• **Extracted information**
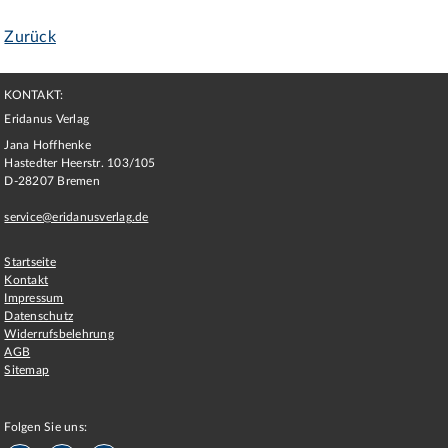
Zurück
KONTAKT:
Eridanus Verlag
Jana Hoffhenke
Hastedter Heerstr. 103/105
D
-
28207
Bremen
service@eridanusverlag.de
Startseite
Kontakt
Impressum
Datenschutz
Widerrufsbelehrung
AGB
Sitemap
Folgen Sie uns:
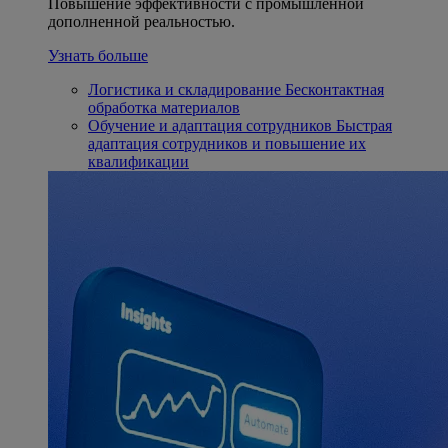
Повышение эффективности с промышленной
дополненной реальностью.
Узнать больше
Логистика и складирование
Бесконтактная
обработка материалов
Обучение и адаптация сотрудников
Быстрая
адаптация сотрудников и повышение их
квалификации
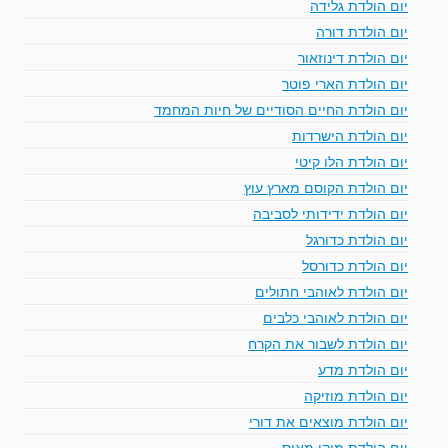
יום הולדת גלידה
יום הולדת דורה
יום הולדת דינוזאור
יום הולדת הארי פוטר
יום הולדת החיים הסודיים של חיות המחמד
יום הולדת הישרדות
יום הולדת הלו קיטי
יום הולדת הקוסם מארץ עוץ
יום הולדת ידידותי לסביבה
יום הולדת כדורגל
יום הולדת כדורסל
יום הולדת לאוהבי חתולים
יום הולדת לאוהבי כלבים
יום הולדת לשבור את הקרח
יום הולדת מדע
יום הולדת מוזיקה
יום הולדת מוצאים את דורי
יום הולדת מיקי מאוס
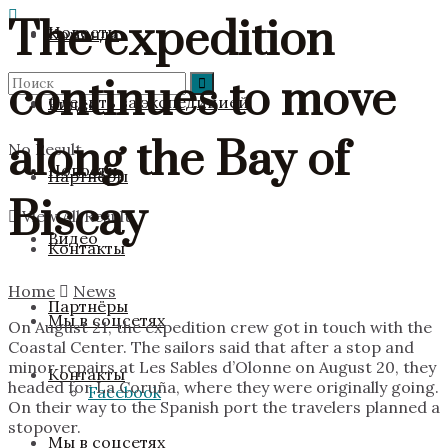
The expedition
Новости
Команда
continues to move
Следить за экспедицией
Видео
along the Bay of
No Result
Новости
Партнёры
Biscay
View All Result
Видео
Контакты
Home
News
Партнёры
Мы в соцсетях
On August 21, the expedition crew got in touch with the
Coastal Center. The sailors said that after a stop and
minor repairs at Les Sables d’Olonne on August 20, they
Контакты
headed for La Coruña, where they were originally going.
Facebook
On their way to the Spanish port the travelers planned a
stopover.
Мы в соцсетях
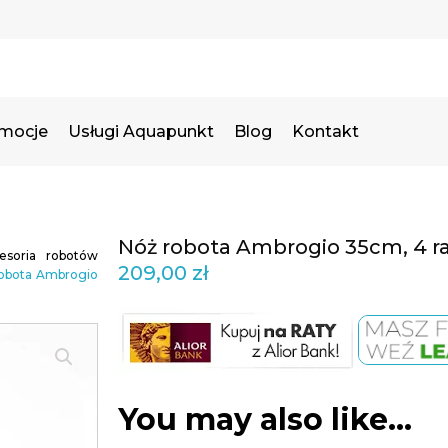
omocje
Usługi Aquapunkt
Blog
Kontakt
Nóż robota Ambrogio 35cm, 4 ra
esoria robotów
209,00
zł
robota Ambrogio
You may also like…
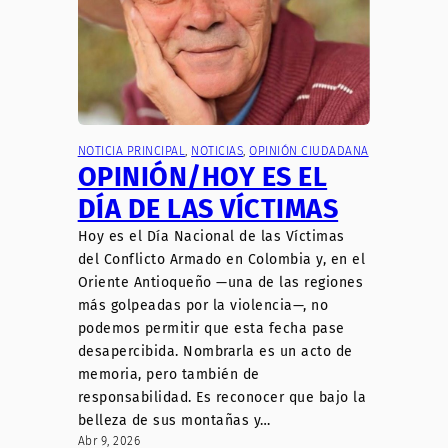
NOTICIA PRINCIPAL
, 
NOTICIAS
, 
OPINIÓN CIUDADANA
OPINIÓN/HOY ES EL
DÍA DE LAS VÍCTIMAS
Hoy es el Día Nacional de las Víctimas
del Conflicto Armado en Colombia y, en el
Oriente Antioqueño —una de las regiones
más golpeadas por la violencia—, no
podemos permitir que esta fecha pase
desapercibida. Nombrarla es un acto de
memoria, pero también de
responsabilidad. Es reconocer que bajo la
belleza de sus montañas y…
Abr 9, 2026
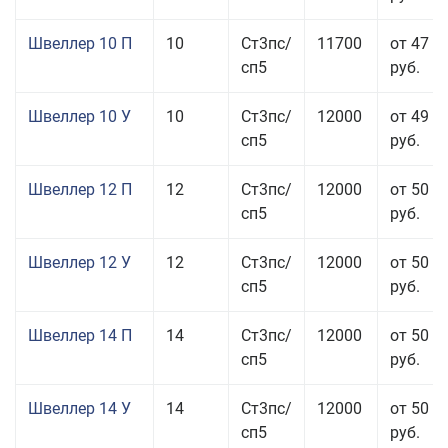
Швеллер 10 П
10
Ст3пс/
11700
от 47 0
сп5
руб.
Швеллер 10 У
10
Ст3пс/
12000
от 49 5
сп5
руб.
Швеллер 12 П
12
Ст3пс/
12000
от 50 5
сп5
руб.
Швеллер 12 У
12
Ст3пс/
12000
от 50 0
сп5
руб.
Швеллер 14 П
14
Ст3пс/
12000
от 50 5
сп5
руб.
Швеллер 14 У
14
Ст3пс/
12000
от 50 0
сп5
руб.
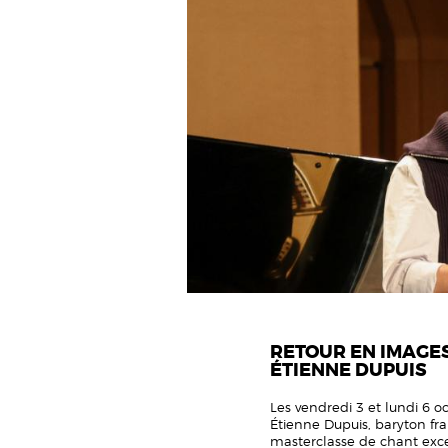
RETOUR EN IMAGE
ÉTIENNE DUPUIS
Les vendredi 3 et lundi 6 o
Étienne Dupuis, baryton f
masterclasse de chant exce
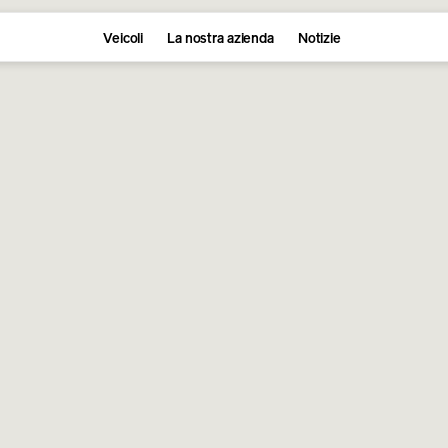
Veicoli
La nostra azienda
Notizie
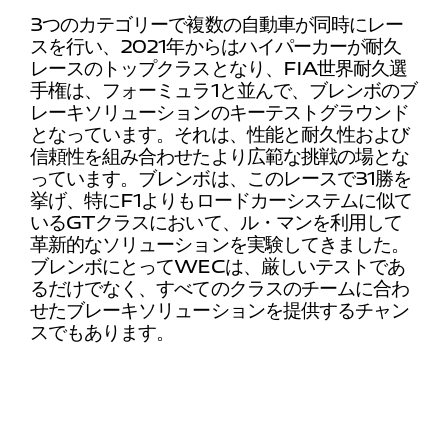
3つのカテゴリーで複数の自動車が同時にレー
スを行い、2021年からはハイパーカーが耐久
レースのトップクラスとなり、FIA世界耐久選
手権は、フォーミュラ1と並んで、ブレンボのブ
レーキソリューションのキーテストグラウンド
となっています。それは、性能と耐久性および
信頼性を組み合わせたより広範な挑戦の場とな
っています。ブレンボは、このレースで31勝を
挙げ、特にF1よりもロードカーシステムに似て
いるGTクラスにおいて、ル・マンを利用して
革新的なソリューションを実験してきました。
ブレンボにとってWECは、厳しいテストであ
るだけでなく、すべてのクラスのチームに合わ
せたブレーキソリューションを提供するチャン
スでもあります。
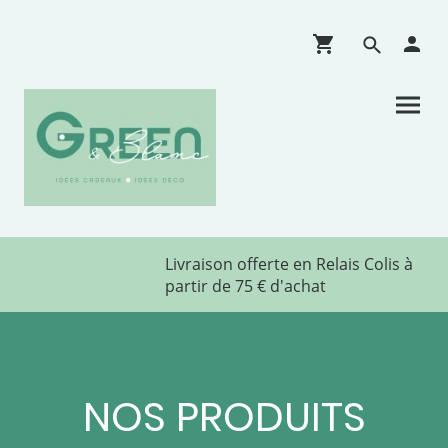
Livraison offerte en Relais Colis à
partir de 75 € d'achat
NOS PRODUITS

• **What this task involves**
Scan the data for the string "לאוהבי" and copy each line in which it occurs.

• **Task result**
יום הולדת לאוהבי חתולים
יום הולדת לאוהבי כלבים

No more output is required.